Was halten Sie von einer Taylor Swift, die früher mit selbstgeschriebenen Countrysongs auftrat, jetzt aber von der Plattenfirma zu einem Bubblegum-Pop-Sternchen umgebastelt wurde?
Ich mag Taylor Swift nicht, bin auch kein Country-Fan. Weder ihre alte, noch ihre neue Musik haut mich vom Hocker. Was ich aber verstehen kann, ist, wenn Künstler sich entwickeln und dann andere Musik machen. Die Fans werden ja auch älter. Bei Tokio Hotel hatte ich zum Beispiel das Gefühl, dass die sich jetzt verändern mussten, weil ihre Fans eben nicht mehr 13 sind, sondern 18.
Stecken nicht meistens die Plattenfirmen hinter dieser Entwicklung?
Dass Taylor Swift jetzt ein Bubblegum-Image aufgebaut hat, steht nicht unbedingt für geistliche Reife. Eher im Gegenteil. Country hätte ich für authentischer gehalten, als das, was sie heute macht. Wer letztendlich die Entscheidungsgewalt hat, vermag ich aber nicht zu spekulieren.

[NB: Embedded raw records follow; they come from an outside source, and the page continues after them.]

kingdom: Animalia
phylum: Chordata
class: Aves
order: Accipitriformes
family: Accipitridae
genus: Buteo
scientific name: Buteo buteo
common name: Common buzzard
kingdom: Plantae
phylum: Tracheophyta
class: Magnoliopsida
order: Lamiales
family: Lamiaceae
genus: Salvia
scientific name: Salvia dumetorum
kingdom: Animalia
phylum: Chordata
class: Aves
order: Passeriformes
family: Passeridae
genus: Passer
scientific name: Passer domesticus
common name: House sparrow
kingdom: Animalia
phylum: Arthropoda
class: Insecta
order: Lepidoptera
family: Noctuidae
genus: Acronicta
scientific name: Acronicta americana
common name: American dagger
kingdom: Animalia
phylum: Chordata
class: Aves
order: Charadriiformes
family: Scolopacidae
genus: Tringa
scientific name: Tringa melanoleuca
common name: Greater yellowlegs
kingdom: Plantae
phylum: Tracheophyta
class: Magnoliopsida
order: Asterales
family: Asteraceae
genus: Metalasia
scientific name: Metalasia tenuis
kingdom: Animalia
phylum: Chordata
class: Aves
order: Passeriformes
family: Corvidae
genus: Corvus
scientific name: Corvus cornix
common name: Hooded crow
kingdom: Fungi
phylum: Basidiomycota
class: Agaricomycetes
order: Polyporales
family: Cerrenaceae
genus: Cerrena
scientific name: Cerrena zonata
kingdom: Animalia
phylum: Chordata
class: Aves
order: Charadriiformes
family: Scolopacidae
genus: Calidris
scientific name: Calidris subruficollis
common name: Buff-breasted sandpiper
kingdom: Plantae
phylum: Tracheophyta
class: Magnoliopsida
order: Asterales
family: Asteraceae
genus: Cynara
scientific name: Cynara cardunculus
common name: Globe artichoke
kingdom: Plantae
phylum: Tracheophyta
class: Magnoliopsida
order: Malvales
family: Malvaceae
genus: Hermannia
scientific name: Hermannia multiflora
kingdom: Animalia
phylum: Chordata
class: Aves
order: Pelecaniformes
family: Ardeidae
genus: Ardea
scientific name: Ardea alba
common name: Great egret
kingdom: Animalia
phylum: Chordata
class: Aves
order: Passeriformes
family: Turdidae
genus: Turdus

Sind die Komponisten heutzutage die wahren Künstler? Und die Sänger austauschbar?
Um ein gewisses Niveau zu erreichen wird mittlerweile alles outgesourct. Produzenten, die die Musik machen, Texter für den Text, eine Plattenfirma, die das sammelt und überlegt, welchem Künstler man welchen Song zuordnen kann. Da sind unheimlich viele Köpfe am Werk. Das muss man nicht gut finden. Aber: Es ist gängige Praxis und scheint zu funktionieren.
Vielen Dank für das Gespräch, Klaus Kauker.